Reviews for Mentors
ZarinaSapphire chapter 2 . 1/16/2015
Mm is it Glimmer's bro? He talked about family traits...
PedanticPanda chapter 10 . 11/7/2014
Wow, Foxface's Mentor sounds like Mordin Solus from the Mass Effect trilogy. (And I love that! D)
R.I.PxGlee2015 chapter 24 . 12/31/2013
Oooooo
Nameless5387 chapter 23 . 4/25/2013
Touching...;)
Nameless5387 chapter 22 . 4/25/2013
Aw this is sad, but I do agree with the mentor. Rue would've survived if she were older cause then she'll be taller and heavier and stronger. And more mentally capable. And she'll be able to sustain more injuries that way.
Nameless5387 chapter 21 . 4/25/2013
I liked this chapter. When I first saw that it was Thresh's chapter I was all excited because he is one of my favourite characters, and I was really satisfied by this chapter. I like the mentor, and his thoughts about Thresh. I also like the line 'He's stupid enough not to over-analyse everything'. And Thresh did get pretty far in the games :)
Nameless5387 chapter 19 . 4/25/2013
Wow, the last line was awesome!
Nameless5387 chapter 18 . 4/25/2013
Aw, I like this mentor's point of view. I also like how you tell the readers at the start of each chapter whether the mentor was in catching fire or not, because it lessens the confusion and speculation.

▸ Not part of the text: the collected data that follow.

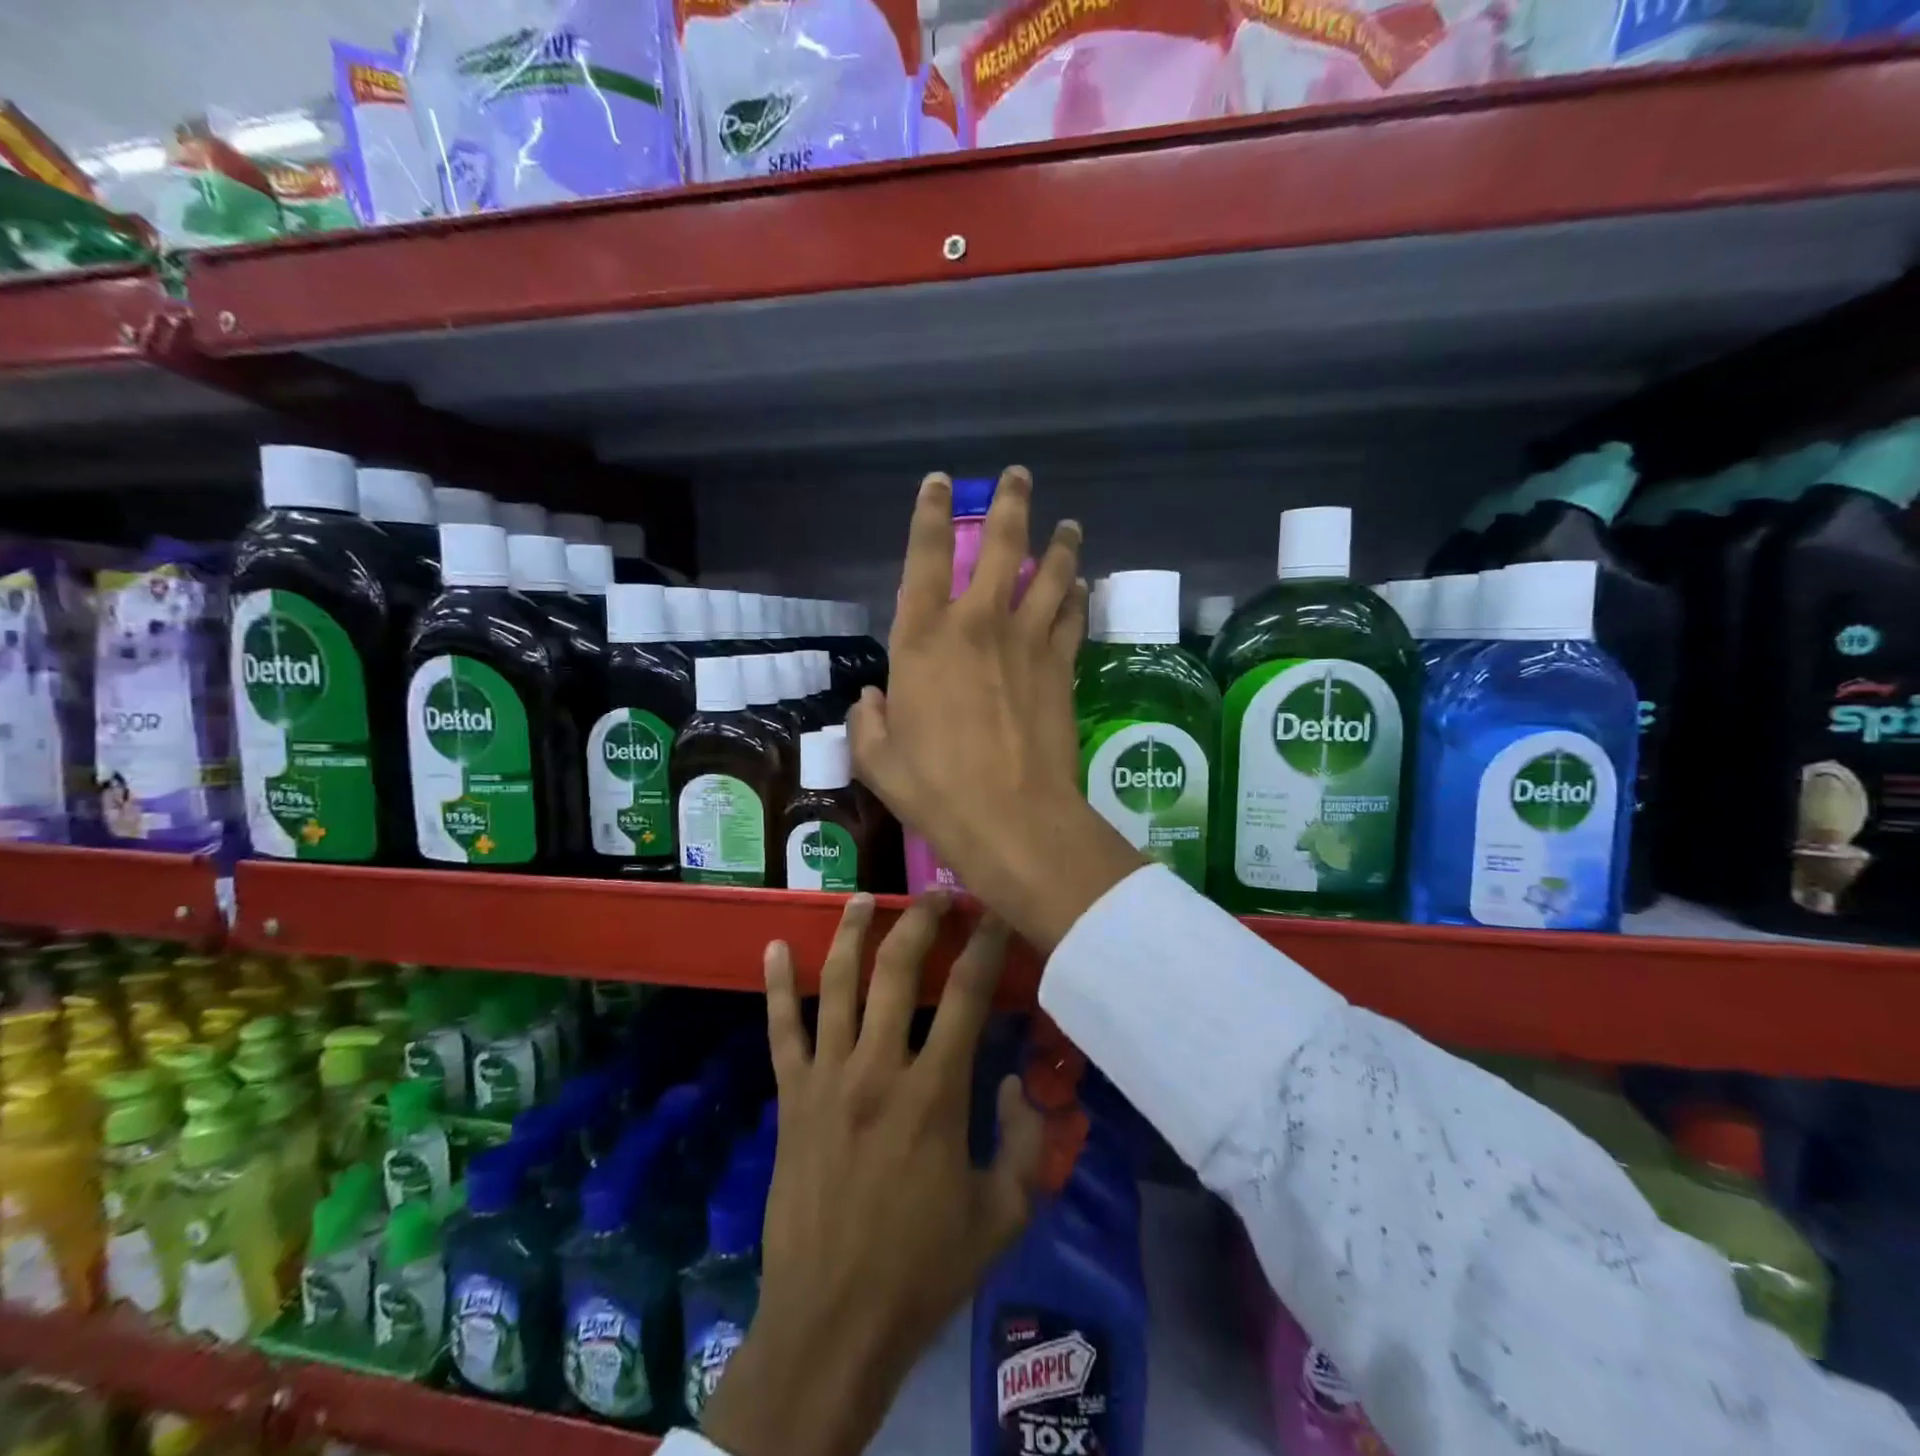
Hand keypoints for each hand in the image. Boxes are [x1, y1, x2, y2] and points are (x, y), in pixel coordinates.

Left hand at [701, 892, 1045, 1455]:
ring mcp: (827, 1078)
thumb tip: (1017, 1084)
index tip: (996, 912)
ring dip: (852, 932)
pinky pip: (782, 1030)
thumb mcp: (1002, 1217)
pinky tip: (775, 947)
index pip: (966, 994)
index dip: (986, 944)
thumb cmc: (922, 1269)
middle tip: (938, 893)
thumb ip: (1026, 1144)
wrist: (831, 1323)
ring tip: (865, 897)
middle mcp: (878, 1068)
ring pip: (838, 983)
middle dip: (922, 921)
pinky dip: (778, 986)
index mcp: (934, 1093)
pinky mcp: (791, 1098)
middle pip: (898, 970)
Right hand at [849, 467, 1144, 952]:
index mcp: (922, 638)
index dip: (931, 512)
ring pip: (1050, 573)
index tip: (941, 483)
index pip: (925, 556)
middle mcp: (977, 623)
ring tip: (1070, 526)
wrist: (1010, 815)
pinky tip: (1081, 586)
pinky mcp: (1061, 666)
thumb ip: (867, 723)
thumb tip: (869, 703)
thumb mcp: (878, 759)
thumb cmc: (934, 787)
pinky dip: (1077, 597)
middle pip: (1000, 545)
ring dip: (1060, 545)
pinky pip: (1072, 617)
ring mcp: (1027, 641)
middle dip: (1010, 503)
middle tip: (1019, 477)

Also, I like how you've captured Elana, for some reason she reminds me of Madge.
Nameless5387 chapter 17 . 4/25/2013
I like this, and the mentor's view in this. Sadly I forgot what the mentor's name is, but oh well, I like the way you write all of these chapters to this story, the way you capture the mentor's feelings towards the tribute.
Nameless5387 chapter 16 . 4/25/2013
Oh this is sad, especially as I like the name Ivy...

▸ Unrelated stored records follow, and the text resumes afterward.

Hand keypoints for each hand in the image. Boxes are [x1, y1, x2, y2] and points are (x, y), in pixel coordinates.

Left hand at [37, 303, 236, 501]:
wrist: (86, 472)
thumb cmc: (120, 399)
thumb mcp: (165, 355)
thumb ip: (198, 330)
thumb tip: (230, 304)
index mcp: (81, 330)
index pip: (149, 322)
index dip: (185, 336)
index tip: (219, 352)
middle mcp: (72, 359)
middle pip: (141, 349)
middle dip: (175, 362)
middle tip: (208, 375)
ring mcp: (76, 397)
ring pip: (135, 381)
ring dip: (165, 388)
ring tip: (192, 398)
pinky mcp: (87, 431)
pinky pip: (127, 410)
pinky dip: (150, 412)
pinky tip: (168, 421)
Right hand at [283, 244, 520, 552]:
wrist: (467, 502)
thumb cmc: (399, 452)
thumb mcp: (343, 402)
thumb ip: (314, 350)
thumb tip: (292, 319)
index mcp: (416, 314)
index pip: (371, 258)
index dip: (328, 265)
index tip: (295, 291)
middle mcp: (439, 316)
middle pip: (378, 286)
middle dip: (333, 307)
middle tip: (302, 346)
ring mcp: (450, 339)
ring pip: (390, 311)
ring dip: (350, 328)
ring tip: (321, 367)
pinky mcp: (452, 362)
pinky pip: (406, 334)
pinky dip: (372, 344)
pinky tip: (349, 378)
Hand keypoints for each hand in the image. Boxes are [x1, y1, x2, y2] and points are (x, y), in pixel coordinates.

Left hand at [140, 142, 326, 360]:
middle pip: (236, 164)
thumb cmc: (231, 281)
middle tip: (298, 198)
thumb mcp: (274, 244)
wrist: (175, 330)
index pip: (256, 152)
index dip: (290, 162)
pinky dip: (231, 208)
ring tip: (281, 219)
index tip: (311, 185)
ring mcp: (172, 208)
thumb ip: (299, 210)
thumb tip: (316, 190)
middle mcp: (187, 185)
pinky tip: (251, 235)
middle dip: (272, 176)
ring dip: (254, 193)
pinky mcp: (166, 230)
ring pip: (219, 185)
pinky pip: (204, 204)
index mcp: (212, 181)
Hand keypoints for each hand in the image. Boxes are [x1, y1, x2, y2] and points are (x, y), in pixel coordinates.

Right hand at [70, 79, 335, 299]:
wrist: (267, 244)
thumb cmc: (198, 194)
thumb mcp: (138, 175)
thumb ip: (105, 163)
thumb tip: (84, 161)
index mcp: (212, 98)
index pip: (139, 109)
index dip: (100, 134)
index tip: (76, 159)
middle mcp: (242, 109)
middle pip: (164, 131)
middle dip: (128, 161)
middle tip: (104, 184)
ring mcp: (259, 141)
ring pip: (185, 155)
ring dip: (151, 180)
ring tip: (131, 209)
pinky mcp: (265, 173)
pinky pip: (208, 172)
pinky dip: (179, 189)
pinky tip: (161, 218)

Nameless5387 chapter 15 . 4/25/2013
Aww this one is sad, and yet it's so true!
Nameless5387 chapter 14 . 4/25/2013
Wow, I think I can understand the mentor's frustration in this one!
Nameless5387 chapter 13 . 4/25/2013
I like this chapter, it's nice.
Nameless5387 chapter 12 . 4/25/2013
Okay, so I take it this is the female morphing...I see what you did there, with all the spelling errors.

But I think it's highly unrealistic. If she's talking (as in saying this out loud), then there's no need to make all these spelling errors. Meanwhile, if it's a written reply then I'm pretty sure there will be spellcheck. I mean, Panem is a futuristic world where they have better technology then what we have now, so if we have spellcheck now, I imagine they'll at least have that (probably something better) in the future. Also, how come there's lots of spelling errors but zero grammatical or punctuation errors, I'd have thought if one were really that...stupid they wouldn't know perfect grammar and punctuation.

Also, it's really surprising but I can actually understand all she's trying to say, despite the errors, however I felt the lack of coherency showed in this story really brought down the overall flower and smoothness of it. But that's just me.